If you thought that this was one of the error-free techniques for analysis, then you are wrong.
There are several limitations that are observed in this technique, due to which researchers must be careful while handling data and its analysis.
In this method of research, the outcomes of the experiments largely depend upon the researches that have been included. If the studies have not been selected properly, then you will never be able to come up with a significant result. The three common problems that are faced in the identification and selection process of the studies are as follows:
Most of the renowned research journals only publish positive studies; those which are composed to favor a particular treatment or against it. This creates an overall biasness in research sample which should contribute all researches. This is called publication bias. The biggest limitation in such kind of analysis is that publication bias will tamper the entire results of the research and make it insignificant.

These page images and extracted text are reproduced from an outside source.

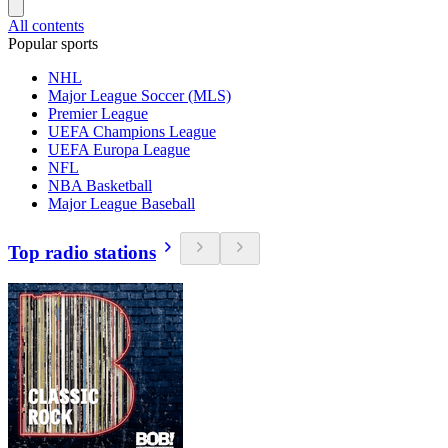
All contents
Popular sports
NHL
Major League Soccer (MLS)
Premier League
UEFA Champions League
UEFA Europa League
NFL
NBA Basketball
Major League Baseball
Top radio stations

To overcome this flaw, serious effort must be made to identify studies that have not been published.
Just like the justification of publications matter in meta-analysis, the search for the relevant studies should also be conducted in a justified manner, to make sure that the overall result of the study is significant. Relevant key words should be used in the search engine so that the number of searches is not biased.
After the identification stage is the stage where relevant studies are included in the research. You may have identified many studies that are not directly related to your research topic. If irrelevant studies are included in the research, then the outcome shall, again, be unimportant. For that, it is necessary to make a list of the important components of your research like the research objective, sample size, design method, outcomes measured etc. and make sure that only the studies that fulfill this criteria.
Some other limitations include the misapplication of proper methods to the data, or the mishandling of the data and its analysis. In this method another drawback observed is the “apples and oranges” effect where, the method tries to mix together data from two completely different fields. This technique is also often criticized for its lack of insight for qualitative data.